In all this, I especially mourn what I had hoped would be a beautiful story of love for our daughter. We went from being in what we thought was very close relationship with M to now being fearful of her, so I feel it's best for us to make a clean break from M and her family and salvage what we can before there's even more bad feelings. If not for our daughter I would try to help M because I do care about her. But our daughter must come first. We have decided to cut ties with M at least until our daughter old enough to understand that she was not stable. (I have no doubt M will seek her out when she's 18.) This is all so cliche and Lifetime movie-ish (yet actually VERY unusual within adoption.) The last thing I want to do is perpetuate the dramatic myths around adoption, so it's difficult to talk about it with people who know us.
Sad, confused, and a little scared (and really grateful to be a Mom.)
I understand that this is a highly charged issue, and apologize for saying "my birthmother." I was shorthanding for my daughter but I can understand your point.
This adoption was initially to be closed after birth at the birthparents' request - I want to make that clear.
Our daughter will always know she's adopted, and we want this to be a point of identity for her.
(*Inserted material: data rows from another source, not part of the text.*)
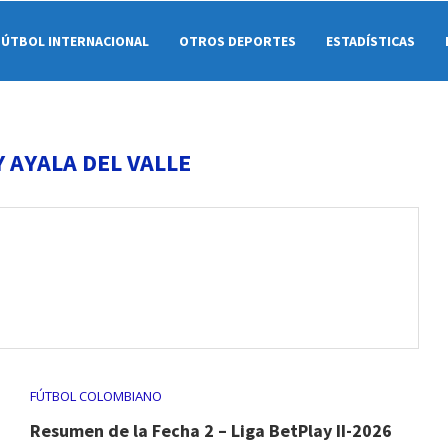
FÚTBOL INTERNACIONAL
OTROS DEPORTES
ESTADÍSTICAS
 AYALA DEL VALLE
FÚTBOL COLOMBIANO
Resumen de la Fecha 2 – Liga BetPlay II-2026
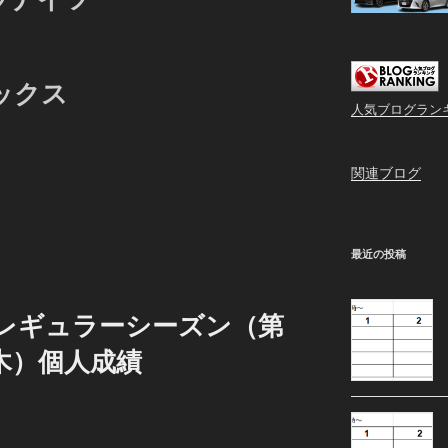
ックス
人気ブログラン
関連ブログ
最近の投稿
3 レギュラーシーズン（第
（木）個人成績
My hope was that one day she could meet M and that it would be a good thing. As such, the "beautiful story" is one I wanted to tell about how much M loves her. Adoption comes of loss for everyone involved - but there is also gain - freedom, parenthood and a stable home in this case.
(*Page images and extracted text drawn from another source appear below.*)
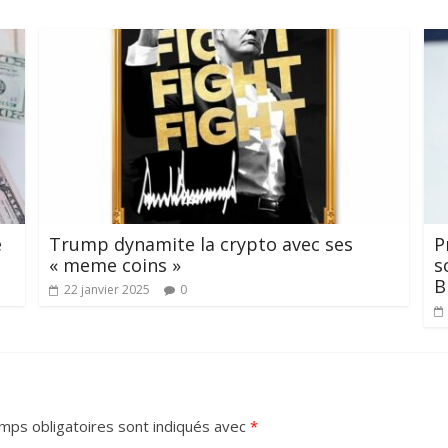
e
Trump dynamite la crypto avec ses
P
« meme coins »
s
B
22 janvier 2025
0
mps obligatoires sont indiqués avec
*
When at all possible, I don't believe any child should be exposed to unstable or potentially harmful people regardless of who they are. This isn't about sadness or neediness (which is absolutely understandable), it's about keeping a person from from seeking uninvited contact who may pose a danger to our daughter's security right now.
Some of you seem determined to damn us no matter what, but for those looking for information to help write a constructive answer here you go. I'm not necessarily looking for agreement or I wouldn't have asked, but I thank you in advance for thoughtful consideration rather than abusive rants.
I've left out the details, but yes there's reason to fear beyond email/facebook stuff.
BPD was something the counselor mentioned to help us better understand, but it was not a clinical diagnosis. Obviously, I would not be party to that.
(Wishing it upon my daughter because you have a problem with me is not cool, by the way.)
And, though we've tried to be flexible, YES we have tried to be very clear in letting her know when we felt she had not respected our boundaries (obtaining our name and address, coming by our house, etc.)